Materials provided:
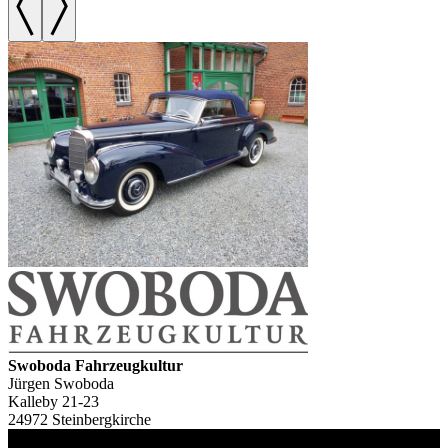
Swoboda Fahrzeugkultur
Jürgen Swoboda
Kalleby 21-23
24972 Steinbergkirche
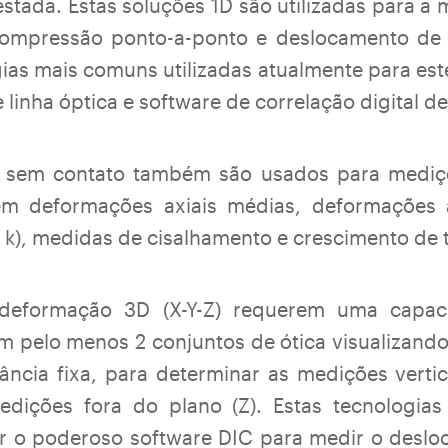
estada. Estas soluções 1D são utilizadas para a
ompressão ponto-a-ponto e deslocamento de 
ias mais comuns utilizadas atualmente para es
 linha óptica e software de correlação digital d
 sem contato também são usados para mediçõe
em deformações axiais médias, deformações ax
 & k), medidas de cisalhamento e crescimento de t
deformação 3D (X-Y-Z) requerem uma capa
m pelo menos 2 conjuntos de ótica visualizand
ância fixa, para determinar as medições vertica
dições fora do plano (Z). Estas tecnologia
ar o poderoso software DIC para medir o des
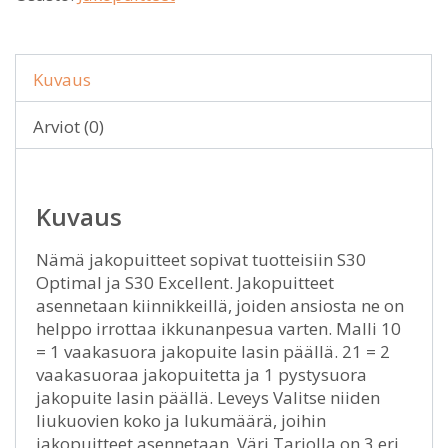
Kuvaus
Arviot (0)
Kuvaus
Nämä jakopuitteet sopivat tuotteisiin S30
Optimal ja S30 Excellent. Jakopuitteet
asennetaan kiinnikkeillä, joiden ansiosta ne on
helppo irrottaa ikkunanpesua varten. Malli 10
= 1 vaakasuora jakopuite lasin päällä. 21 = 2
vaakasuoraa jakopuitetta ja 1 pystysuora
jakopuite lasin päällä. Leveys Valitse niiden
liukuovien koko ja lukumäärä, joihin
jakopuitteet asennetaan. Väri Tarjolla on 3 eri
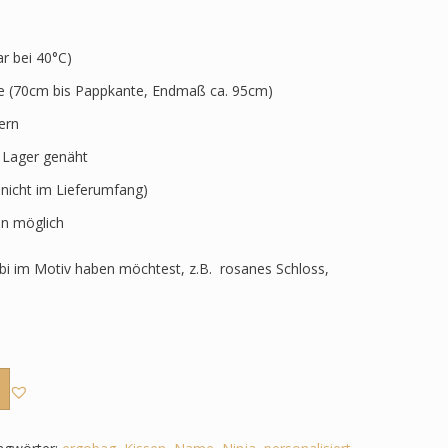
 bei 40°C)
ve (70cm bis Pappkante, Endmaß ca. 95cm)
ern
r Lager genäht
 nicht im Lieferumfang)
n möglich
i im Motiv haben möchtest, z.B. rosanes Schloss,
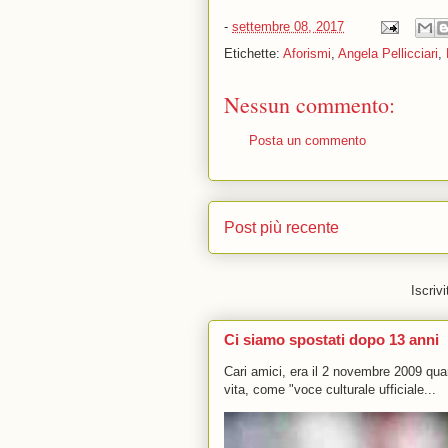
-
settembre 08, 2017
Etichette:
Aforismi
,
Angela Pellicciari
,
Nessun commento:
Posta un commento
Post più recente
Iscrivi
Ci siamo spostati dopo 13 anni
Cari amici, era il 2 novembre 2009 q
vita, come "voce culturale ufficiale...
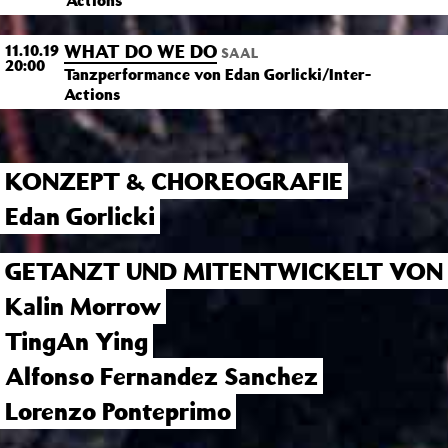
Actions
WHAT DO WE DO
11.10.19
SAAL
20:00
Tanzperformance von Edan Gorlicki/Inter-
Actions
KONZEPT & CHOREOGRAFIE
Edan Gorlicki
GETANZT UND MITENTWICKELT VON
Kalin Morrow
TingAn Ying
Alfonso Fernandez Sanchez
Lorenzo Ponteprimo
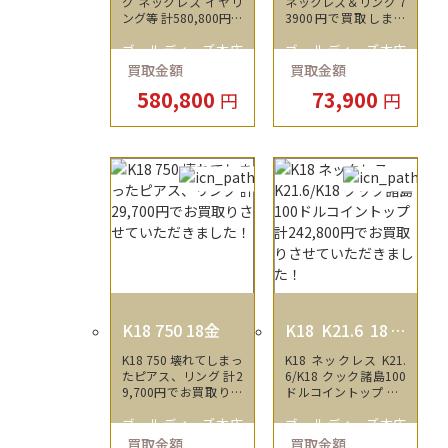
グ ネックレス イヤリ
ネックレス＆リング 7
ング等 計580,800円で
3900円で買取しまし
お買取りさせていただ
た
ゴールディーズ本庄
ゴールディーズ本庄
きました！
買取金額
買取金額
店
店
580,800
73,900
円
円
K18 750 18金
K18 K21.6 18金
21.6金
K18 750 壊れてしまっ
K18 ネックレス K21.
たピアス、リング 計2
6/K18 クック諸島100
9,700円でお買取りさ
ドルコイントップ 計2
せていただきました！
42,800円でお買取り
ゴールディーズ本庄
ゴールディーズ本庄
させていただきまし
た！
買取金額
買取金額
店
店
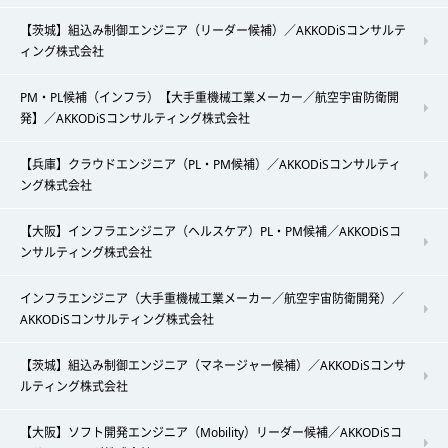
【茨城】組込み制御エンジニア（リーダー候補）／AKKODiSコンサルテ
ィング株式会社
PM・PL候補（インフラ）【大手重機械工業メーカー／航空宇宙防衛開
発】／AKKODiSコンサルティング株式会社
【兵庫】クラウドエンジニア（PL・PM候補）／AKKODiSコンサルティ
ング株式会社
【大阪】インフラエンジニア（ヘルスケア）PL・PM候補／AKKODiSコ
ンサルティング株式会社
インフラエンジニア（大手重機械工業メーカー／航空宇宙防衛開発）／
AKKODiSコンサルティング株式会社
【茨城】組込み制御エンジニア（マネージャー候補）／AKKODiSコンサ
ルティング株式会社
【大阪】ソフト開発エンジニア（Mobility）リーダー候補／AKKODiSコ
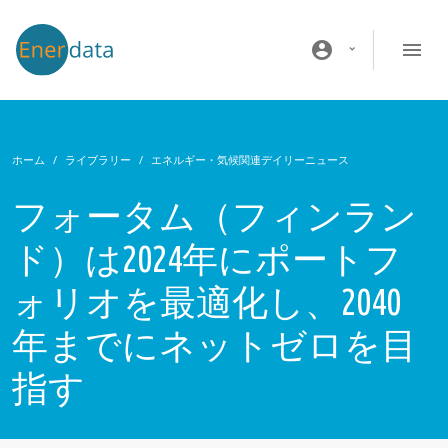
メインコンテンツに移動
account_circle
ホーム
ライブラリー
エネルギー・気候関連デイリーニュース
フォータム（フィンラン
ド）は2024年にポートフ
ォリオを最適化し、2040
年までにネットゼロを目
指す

To do: Reproduce all of the text in the data above, line for line, and leave the pictures out of your answer.

Answer section:
Swoboda Fahrzeugkultur
Jürgen Swoboda
Kalleby 21-23
24972 Steinbergkirche
estada. Estas soluções 1D são utilizadas para a
ompressão ponto-a-ponto e deslocamento de 
ias mais comuns utilizadas atualmente para es
 linha óptica e software de correlação digital d
 sem contato também são usados para mediçõe
em deformações axiais médias, deformações ax
 & k), medidas de cisalhamento e crescimento de t
deformação 3D (X-Y-Z) requerem uma capa
m pelo menos 2 conjuntos de ótica visualizand
ância fixa, para determinar as medições vertica
dições fora do plano (Z). Estas tecnologia
ar o poderoso software DIC para medir o des
Kuvaus
Arviot (0)
Kuvaus
Nämä jakopuitteet sopivat tuotteisiin S30
Optimal ja S30 Excellent. Jakopuitteet
asennetaan kiinnikkeillä, joiden ansiosta ne on
helppo irrottaa ikkunanpesua varten. Malli 10
= 1 vaakasuora jakopuite lasin päällä. 21 = 2
vaakasuoraa jakopuitetta ja 1 pystysuora
jakopuite lasin päällä. Leveys Valitse niiden
liukuovien koko ja lukumäärä, joihin
jakopuitteet asennetaan. Väri Tarjolla on 3 eri
 bei 40°C)
ve (70cm bis Pappkante, Endmaß ca. 95cm)
ern
r Lager genäht
 nicht im Lieferumfang)
n möglich
i im Motiv haben möchtest, z.B. rosanes Schloss,
-
settembre 08, 2017
Etichette:
Aforismi
,
Angela Pellicciari
,
Nessun commento:
Posta un commento
Post più recente
Iscrivi
Ci siamo spostati dopo 13 anni
Cari amici, era il 2 novembre 2009 q
vita, come "voce culturale ufficiale...
Actions
WHAT DO WE DO
11.10.19
SAAL
20:00
Tanzperformance von Edan Gorlicki/Inter-
Actions
KONZEPT & CHOREOGRAFIE
Edan Gorlicki
GETANZT UND MITENTWICKELT VON
Kalin Morrow
TingAn Ying
Alfonso Fernandez Sanchez
Lorenzo Ponteprimo
グ ネックレス イヤリ
ネックレス＆リング 7
ング等 計580,800円で
3900円で買取しまし
お買取りさせていただ
た
ゴールディーズ本庄
ゴールディーズ本庄
きました！
買取金額
買取金額
店
店
580,800
73,900
円
円
K18 750 18金
K18 K21.6 18金
21.6金
K18 750 壊れてしまっ
K18 ネックレス K21.
たピアス、リング 計2
6/K18 クック諸島100
9,700円でお買取りさ
ドルコイントップ 計2
せていただきました！
42,800円でお買取り
ゴールディーズ本庄
ゴールディーズ本庄
させていただきまし
た！
買取金額
買取金額
店
店
【茨城】組込み制御エンジニア（リーダー候補）／AKKODiSコンサルテ
ィング株式会社
PM・PL候補（インフラ）【大手重機械工業メーカー／航空宇宙防衛開
発】／AKKODiSコンサルティング株式会社
【兵庫】クラウドエンジニア（PL・PM候補）／AKKODiSコンサルティ
ング株式会社
【大阪】インフラエンジニア（ヘルスケア）PL・PM候補／AKKODiSコ
ンサルティング株式会社
インフラエンジニア（大手重機械工業メーカー／航空宇宙防衛開発）／
AKKODiSコンサルティング株式会社
【茨城】組込み制御エンジニア（マネージャー候補）／AKKODiSコンサ
ルティング株式会社
【大阪】ソフト開発エンジニア（Mobility）リーダー候補／AKKODiSコ
メインコンテンツに移動
account_circle
ホーム
ライブラリー
エネルギー・気候関連デイリーニュース
フォータム（フィンラン
ド）は2024年にポートフ
ォリオを最適化し、2040
年までにネットゼロを目
指す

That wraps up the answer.